Segment Start: RECORDS FOR THIS EXERCISE

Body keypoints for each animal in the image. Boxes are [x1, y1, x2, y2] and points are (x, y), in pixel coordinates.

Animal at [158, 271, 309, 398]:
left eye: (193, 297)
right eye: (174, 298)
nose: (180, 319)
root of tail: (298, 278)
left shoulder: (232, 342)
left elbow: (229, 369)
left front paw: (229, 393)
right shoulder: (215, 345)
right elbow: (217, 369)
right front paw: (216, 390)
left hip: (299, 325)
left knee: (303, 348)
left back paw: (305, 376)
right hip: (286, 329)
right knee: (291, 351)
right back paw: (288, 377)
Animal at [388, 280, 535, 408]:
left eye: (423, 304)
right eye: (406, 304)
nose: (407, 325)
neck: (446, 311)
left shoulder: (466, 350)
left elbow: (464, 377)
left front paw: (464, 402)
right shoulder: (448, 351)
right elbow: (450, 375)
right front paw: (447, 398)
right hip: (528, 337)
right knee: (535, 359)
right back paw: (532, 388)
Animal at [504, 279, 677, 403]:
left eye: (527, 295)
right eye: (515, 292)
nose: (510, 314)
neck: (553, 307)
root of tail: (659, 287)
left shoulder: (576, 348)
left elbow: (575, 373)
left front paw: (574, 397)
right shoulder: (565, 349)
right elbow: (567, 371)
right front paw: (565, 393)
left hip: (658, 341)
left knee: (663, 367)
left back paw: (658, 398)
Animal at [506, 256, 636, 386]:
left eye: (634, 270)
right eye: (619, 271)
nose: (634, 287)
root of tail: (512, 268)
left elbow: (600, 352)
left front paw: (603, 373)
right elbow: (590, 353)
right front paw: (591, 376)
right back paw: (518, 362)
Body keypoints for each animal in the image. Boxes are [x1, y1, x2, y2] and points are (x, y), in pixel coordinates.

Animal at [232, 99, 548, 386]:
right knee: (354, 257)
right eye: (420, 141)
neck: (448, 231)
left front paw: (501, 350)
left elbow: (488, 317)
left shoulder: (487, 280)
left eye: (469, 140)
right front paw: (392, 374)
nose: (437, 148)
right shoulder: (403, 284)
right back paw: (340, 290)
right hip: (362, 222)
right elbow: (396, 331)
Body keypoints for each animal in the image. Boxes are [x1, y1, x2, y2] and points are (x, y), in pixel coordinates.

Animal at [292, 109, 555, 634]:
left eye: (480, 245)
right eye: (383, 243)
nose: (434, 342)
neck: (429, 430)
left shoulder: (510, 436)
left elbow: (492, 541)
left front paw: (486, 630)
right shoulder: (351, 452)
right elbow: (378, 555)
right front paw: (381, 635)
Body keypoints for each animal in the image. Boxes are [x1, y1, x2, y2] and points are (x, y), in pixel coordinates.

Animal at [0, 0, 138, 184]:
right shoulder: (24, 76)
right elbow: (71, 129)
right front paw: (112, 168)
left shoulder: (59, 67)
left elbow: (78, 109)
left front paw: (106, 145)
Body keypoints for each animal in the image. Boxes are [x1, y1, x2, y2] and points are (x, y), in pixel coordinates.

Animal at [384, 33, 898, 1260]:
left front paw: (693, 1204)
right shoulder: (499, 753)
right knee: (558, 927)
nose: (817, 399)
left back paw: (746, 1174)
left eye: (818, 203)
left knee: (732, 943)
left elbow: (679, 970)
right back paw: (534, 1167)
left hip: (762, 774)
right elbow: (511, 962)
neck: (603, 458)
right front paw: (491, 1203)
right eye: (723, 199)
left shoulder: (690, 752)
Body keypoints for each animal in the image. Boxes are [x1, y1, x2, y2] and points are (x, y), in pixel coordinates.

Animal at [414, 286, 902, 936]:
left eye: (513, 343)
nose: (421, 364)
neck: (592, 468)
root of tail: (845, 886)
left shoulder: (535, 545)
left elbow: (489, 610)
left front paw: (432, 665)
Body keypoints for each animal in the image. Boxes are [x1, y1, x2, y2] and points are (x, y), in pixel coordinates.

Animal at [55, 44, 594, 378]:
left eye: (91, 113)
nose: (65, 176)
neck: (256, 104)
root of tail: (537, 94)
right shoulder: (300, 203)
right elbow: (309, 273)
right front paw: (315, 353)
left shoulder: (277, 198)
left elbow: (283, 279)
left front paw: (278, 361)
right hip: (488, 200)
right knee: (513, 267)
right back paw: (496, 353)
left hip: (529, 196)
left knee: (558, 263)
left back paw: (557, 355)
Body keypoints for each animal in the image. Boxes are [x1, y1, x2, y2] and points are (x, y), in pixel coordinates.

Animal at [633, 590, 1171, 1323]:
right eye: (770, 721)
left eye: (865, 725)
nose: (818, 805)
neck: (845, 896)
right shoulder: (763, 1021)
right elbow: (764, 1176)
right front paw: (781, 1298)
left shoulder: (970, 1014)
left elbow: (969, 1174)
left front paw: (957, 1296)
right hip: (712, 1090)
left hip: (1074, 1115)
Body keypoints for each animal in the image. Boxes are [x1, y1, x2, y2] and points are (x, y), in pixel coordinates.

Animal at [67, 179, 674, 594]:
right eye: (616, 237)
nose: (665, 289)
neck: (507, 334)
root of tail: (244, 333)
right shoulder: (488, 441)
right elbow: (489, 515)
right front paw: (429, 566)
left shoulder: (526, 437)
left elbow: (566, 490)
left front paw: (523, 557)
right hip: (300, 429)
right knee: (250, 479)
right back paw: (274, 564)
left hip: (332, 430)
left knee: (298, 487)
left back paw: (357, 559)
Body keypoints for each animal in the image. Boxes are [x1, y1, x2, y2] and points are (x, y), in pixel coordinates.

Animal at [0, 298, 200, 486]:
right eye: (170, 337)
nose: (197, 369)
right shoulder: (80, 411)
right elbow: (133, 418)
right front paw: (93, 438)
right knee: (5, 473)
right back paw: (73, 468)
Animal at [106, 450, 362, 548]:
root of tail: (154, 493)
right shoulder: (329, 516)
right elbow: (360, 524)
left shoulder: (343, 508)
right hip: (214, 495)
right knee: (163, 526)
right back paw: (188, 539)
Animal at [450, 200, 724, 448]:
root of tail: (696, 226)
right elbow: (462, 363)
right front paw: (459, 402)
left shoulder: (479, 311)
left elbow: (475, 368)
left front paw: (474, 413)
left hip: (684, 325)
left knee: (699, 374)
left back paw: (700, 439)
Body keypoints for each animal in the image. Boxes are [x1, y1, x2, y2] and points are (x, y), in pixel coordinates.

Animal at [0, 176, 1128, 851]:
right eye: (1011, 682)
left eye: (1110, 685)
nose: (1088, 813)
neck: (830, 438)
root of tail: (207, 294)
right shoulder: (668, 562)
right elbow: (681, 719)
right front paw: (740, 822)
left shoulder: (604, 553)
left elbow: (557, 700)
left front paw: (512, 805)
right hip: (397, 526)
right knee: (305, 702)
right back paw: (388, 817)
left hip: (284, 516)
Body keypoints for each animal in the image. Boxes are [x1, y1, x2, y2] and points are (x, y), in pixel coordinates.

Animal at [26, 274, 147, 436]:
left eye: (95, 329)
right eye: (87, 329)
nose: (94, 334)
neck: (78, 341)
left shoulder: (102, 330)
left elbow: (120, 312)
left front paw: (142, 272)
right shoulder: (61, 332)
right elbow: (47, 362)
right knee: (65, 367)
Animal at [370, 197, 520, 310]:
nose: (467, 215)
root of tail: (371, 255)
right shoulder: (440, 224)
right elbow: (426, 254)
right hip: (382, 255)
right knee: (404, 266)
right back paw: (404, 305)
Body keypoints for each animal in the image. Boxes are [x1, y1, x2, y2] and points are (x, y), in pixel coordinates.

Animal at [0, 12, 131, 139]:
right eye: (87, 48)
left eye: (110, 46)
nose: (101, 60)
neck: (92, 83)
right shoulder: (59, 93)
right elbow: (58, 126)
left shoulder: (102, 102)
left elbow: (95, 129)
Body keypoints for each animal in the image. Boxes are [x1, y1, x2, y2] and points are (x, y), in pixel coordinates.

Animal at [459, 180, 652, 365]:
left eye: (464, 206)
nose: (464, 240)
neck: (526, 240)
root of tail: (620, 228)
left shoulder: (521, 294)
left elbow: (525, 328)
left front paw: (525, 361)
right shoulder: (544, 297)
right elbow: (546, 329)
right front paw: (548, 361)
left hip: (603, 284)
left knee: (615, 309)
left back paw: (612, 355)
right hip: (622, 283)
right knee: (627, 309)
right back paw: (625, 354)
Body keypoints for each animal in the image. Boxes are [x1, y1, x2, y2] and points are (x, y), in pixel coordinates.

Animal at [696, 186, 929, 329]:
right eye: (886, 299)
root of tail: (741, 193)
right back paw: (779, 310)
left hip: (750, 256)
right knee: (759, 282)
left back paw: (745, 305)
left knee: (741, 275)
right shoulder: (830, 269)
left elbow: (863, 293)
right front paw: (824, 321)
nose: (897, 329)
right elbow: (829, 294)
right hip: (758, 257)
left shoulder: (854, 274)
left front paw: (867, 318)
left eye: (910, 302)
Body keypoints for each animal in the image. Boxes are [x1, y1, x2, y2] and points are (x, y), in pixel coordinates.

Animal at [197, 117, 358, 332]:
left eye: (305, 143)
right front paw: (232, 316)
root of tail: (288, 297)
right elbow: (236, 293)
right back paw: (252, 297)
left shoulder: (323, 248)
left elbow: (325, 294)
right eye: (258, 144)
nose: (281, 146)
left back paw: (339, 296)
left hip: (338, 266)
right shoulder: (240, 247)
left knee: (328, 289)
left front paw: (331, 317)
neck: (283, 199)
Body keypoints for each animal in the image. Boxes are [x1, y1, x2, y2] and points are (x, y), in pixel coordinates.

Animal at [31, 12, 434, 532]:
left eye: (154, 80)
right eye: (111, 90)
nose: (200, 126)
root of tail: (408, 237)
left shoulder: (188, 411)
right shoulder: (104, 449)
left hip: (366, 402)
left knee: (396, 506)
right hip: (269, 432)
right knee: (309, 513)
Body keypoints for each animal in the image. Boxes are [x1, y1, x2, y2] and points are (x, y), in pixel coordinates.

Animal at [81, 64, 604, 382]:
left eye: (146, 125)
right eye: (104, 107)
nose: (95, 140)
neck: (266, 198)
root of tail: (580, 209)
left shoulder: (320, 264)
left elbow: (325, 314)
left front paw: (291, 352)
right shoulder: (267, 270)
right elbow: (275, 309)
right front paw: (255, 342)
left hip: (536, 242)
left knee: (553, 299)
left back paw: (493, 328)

Segment End: RECORDS FOR THIS EXERCISE

EXERCISE: In the data above, start at the line that has "right elbow: (546, 329)", stop after the line that has "left back paw: (745, 305)", and print every line in between exactly as it stands.

RESPONSE TO THE TASK:
right elbow: (546, 329)
right front paw: (548, 361)
left hip: (603, 284)
left knee: (615, 309)
left back paw: (612, 355)
right hip: (622, 283)
right knee: (627, 309)
right back paw: (625, 354)
Body keypoints for each animal in the image. Boxes are [x1, y1, x2, y2] and points are (x, y), in pixel coordinates.

Animal at [696, 186, 929, 329]:
right eye: (886, 299)
root of tail: (741, 193)
right back paw: (779, 310)
left hip: (750, 256)
right knee: (759, 282)
left back paw: (745, 305)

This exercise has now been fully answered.